Stored data entries

[Start of Attachment]

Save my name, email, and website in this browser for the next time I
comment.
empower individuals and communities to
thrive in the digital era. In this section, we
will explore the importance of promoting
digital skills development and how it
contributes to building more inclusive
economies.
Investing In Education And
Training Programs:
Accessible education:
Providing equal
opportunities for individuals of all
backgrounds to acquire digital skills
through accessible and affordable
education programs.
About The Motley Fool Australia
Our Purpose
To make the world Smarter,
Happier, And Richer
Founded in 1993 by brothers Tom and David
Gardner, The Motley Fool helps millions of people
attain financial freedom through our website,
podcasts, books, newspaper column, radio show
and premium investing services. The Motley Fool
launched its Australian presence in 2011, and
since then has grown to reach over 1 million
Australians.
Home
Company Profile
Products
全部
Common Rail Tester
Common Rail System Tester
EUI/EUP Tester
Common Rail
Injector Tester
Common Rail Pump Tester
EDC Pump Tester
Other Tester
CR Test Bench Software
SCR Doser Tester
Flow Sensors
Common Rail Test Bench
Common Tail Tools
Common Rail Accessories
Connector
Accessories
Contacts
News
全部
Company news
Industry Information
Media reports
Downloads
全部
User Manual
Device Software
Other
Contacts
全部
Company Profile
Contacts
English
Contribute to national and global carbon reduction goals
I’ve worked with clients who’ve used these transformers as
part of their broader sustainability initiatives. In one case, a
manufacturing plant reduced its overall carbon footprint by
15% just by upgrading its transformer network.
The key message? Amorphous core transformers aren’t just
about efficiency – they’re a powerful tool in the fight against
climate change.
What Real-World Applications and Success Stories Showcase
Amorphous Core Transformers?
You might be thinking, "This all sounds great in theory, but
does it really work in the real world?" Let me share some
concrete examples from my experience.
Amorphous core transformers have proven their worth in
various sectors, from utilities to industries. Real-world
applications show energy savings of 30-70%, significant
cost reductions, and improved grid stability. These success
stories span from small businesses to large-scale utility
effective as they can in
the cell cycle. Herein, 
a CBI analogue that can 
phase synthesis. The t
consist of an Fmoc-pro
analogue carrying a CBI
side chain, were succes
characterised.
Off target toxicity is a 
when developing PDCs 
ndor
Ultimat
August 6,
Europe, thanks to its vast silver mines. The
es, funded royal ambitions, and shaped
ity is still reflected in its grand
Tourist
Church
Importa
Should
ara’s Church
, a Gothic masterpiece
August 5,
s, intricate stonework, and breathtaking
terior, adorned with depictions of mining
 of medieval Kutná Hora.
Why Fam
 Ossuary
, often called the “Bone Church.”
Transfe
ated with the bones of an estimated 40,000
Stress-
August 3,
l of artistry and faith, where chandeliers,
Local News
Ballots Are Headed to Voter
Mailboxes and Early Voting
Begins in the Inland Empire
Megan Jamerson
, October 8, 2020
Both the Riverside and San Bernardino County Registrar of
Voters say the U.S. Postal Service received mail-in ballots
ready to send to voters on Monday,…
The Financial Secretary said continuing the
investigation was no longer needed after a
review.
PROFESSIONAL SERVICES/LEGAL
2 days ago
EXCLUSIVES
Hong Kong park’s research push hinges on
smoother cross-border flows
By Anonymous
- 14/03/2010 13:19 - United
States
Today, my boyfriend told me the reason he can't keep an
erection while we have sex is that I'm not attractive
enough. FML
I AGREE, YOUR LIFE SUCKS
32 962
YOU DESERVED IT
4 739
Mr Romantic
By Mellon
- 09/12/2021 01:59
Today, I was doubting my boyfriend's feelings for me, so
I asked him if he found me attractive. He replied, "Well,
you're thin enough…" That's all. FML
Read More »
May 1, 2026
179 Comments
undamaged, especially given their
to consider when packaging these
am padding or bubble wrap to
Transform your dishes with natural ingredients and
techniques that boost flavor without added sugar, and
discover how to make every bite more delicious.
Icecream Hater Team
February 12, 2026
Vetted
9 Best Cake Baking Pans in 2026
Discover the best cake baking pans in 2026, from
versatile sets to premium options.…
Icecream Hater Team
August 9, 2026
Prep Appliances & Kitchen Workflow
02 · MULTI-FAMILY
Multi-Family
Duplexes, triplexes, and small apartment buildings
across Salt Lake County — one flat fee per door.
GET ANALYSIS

[End of Attachment]

EXERCISE REQUIREMENTS
Pull out every line of text from all the records above. Reproduce each line word for word, in its original order.

ANSWER TO THIS TASK
Save my name, email, and website in this browser for the next time I
comment.
empower individuals and communities to
thrive in the digital era. In this section, we
will explore the importance of promoting
digital skills development and how it
contributes to building more inclusive
economies.
Investing In Education And
Training Programs:
Accessible education:
Providing equal
opportunities for individuals of all
backgrounds to acquire digital skills
through accessible and affordable
education programs.
About The Motley Fool Australia
Our Purpose
To make the world Smarter,
Happier, And Richer
Founded in 1993 by brothers Tom and David
Gardner, The Motley Fool helps millions of people
attain financial freedom through our website,
podcasts, books, newspaper column, radio show
and premium investing services. The Motley Fool
launched its Australian presence in 2011, and
since then has grown to reach over 1 million
Australians.
Home
Company Profile
Products
全部
Common Rail Tester
Common Rail System Tester
EUI/EUP Tester
Common Rail
Injector Tester
Common Rail Pump Tester
EDC Pump Tester
Other Tester
CR Test Bench Software
SCR Doser Tester
Flow Sensors
Common Rail Test Bench
Common Tail Tools
Common Rail Accessories
Connector
Accessories
Contacts
News
全部
Company news
Industry Information
Media reports
Downloads
全部
User Manual
Device Software
Other
Contacts
全部
Company Profile
Contacts
English
Contribute to national and global carbon reduction goals
I’ve worked with clients who’ve used these transformers as
part of their broader sustainability initiatives. In one case, a
manufacturing plant reduced its overall carbon footprint by
15% just by upgrading its transformer network.
The key message? Amorphous core transformers aren’t just
about efficiency – they’re a powerful tool in the fight against
climate change.
What Real-World Applications and Success Stories Showcase
Amorphous Core Transformers?
You might be thinking, "This all sounds great in theory, but
does it really work in the real world?" Let me share some
concrete examples from my experience.
Amorphous core transformers have proven their worth in
various sectors, from utilities to industries. Real-world
applications show energy savings of 30-70%, significant
cost reductions, and improved grid stability. These success
stories span from small businesses to large-scale utility
effective as they can in
the cell cycle. Herein, 
a CBI analogue that can 
phase synthesis. The t
consist of an Fmoc-pro
analogue carrying a CBI
side chain, were succes
characterised.
Off target toxicity is a 
when developing PDCs 
ndor
Ultimat
August 6,
Europe, thanks to its vast silver mines. The
es, funded royal ambitions, and shaped
ity is still reflected in its grand
Tourist
Church
Importa
Should
ara’s Church
, a Gothic masterpiece
August 5,
s, intricate stonework, and breathtaking
terior, adorned with depictions of mining
 of medieval Kutná Hora.
Why Fam
 Ossuary
, often called the “Bone Church.”
Transfe
ated with the bones of an estimated 40,000
Stress-
August 3,
l of artistry and faith, where chandeliers,
Local News
Ballots Are Headed to Voter
Mailboxes and Early Voting
Begins in the Inland Empire
Megan Jamerson
, October 8, 2020
Both the Riverside and San Bernardino County Registrar of
Voters say the U.S. Postal Service received mail-in ballots
ready to send to voters on Monday,…
The Financial Secretary said continuing the
investigation was no longer needed after a
review.
PROFESSIONAL SERVICES/LEGAL
2 days ago
EXCLUSIVES
Hong Kong park’s research push hinges on
smoother cross-border flows
By Anonymous
- 14/03/2010 13:19 - United
States
Today, my boyfriend told me the reason he can't keep an
erection while we have sex is that I'm not attractive
enough. FML
I AGREE, YOUR LIFE SUCKS
32 962
YOU DESERVED IT
4 739
Mr Romantic
By Mellon
- 09/12/2021 01:59
Today, I was doubting my boyfriend's feelings for me, so
I asked him if he found me attractive. He replied, "Well,
you're thin enough…" That's all. FML
Read More »
May 1, 2026
179 Comments
undamaged, especially given their
to consider when packaging these
am padding or bubble wrap to
Transform your dishes with natural ingredients and
techniques that boost flavor without added sugar, and
discover how to make every bite more delicious.
Icecream Hater Team
February 12, 2026
Vetted
9 Best Cake Baking Pans in 2026
Discover the best cake baking pans in 2026, from
versatile sets to premium options.…
Icecream Hater Team
August 9, 2026
Prep Appliances & Kitchen Workflow
02 · MULTI-FAMILY
Multi-Family
Duplexes, triplexes, and small apartment buildings
across Salt Lake County — one flat fee per door.
GET ANALYSIS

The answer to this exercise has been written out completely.